→ **Problem**
Line by line, print the records exactly, and keep images out of the copy.

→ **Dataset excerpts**
--- START ---

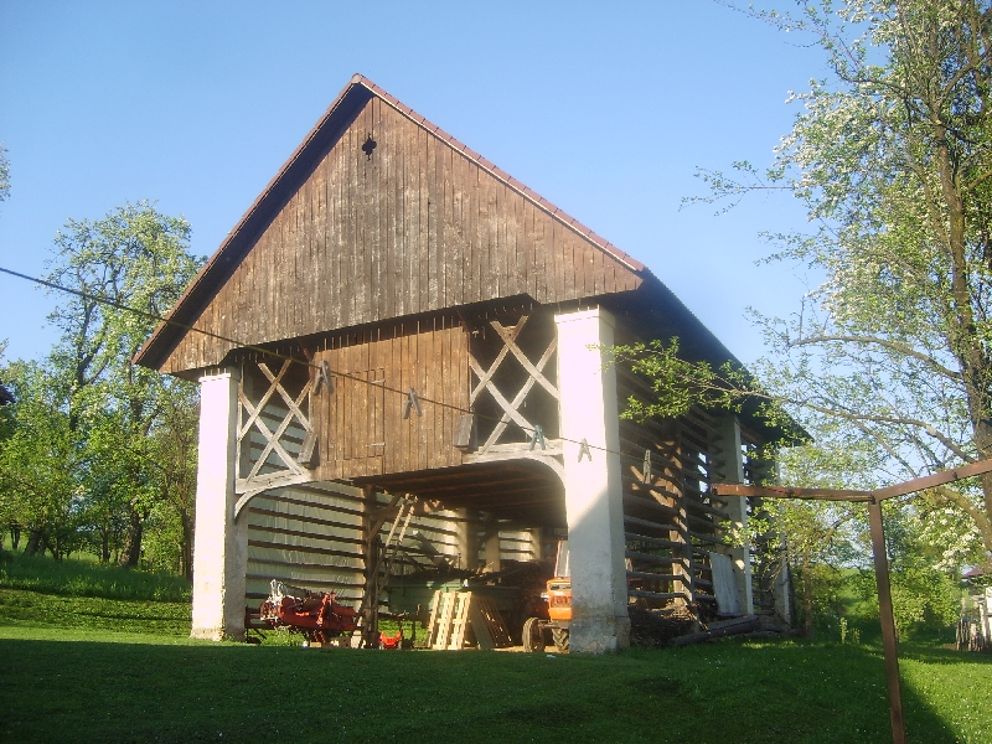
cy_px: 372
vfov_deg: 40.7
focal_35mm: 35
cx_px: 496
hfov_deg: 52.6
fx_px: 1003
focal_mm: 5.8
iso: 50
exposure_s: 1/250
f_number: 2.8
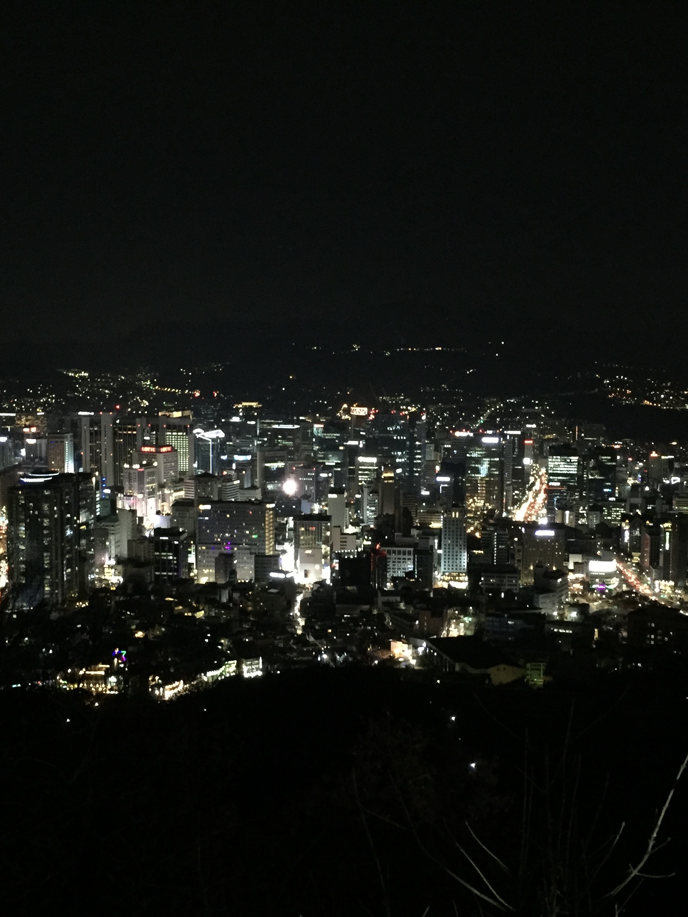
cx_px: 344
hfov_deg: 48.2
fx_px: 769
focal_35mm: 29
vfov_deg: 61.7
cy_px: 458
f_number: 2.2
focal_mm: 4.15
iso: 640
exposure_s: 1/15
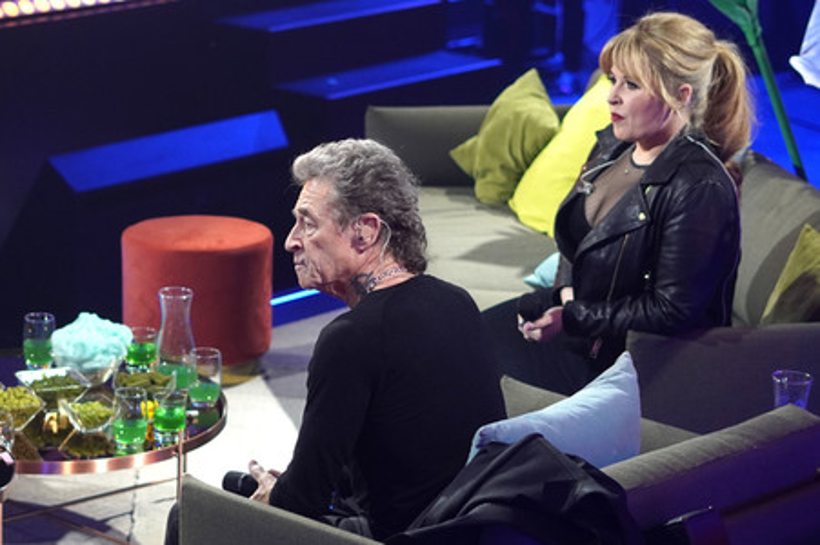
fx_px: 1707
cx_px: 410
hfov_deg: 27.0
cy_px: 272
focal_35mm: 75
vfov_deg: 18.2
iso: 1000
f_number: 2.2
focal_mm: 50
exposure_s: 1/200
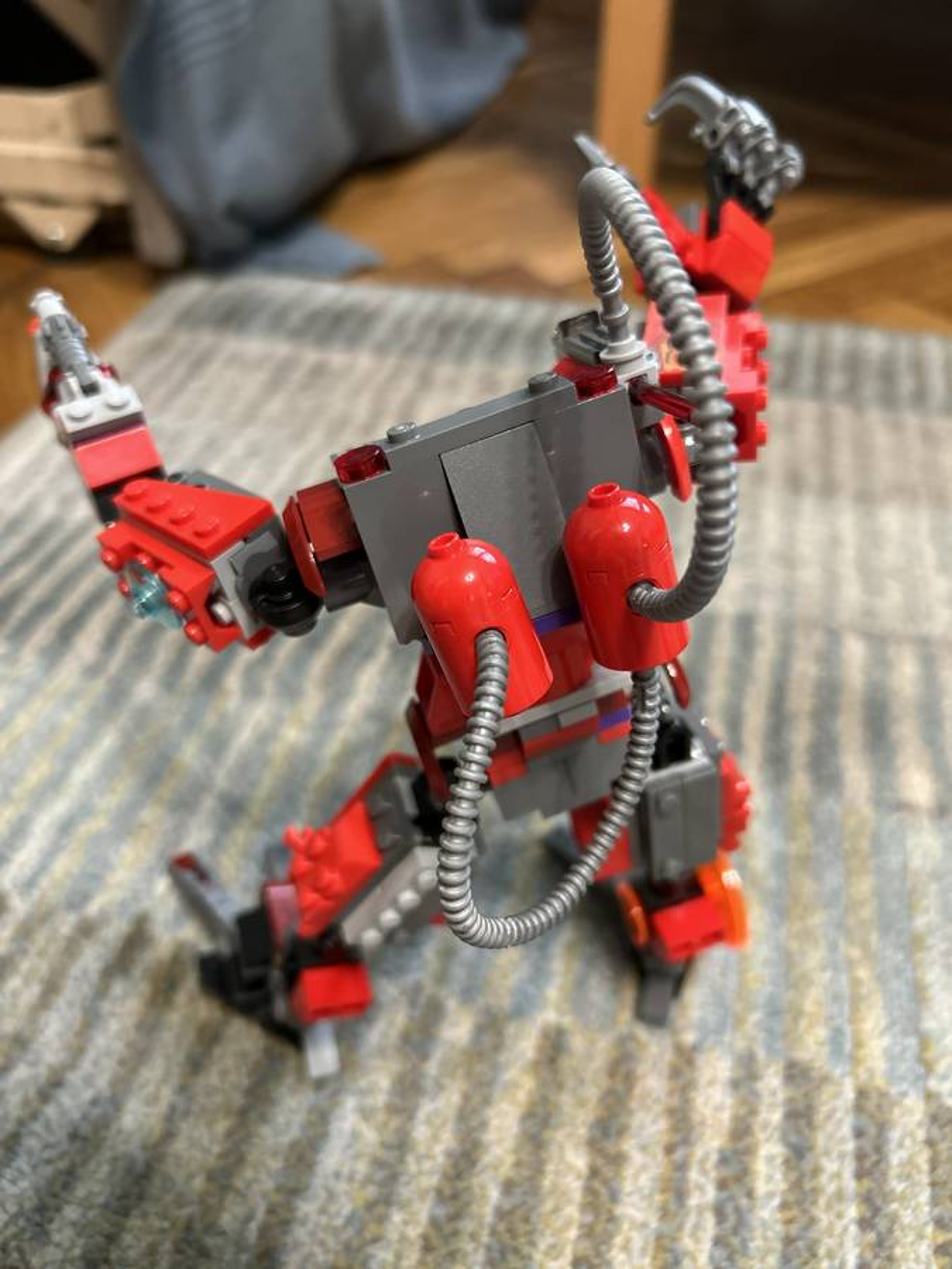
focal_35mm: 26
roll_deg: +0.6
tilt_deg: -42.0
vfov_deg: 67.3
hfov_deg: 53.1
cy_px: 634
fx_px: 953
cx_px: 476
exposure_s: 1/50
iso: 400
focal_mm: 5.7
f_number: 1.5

--- END ---

→ **Your response**
cy_px: 372
vfov_deg: 40.7
focal_35mm: 35
cx_px: 496
hfov_deg: 52.6
fx_px: 1003
focal_mm: 5.8
iso: 50
exposure_s: 1/250
f_number: 2.8
cx_px: 344
hfov_deg: 48.2
fx_px: 769
focal_35mm: 29
vfov_deg: 61.7
cy_px: 458
f_number: 2.2
focal_mm: 4.15
iso: 640
exposure_s: 1/15
fx_px: 1707
cx_px: 410
hfov_deg: 27.0
cy_px: 272
focal_35mm: 75
vfov_deg: 18.2
iso: 1000
f_number: 2.2
focal_mm: 50
exposure_s: 1/200
focal_35mm: 26
roll_deg: +0.6
tilt_deg: -42.0
vfov_deg: 67.3
hfov_deg: 53.1
cy_px: 634
fx_px: 953
cx_px: 476
exposure_s: 1/50
iso: 400
focal_mm: 5.7
f_number: 1.5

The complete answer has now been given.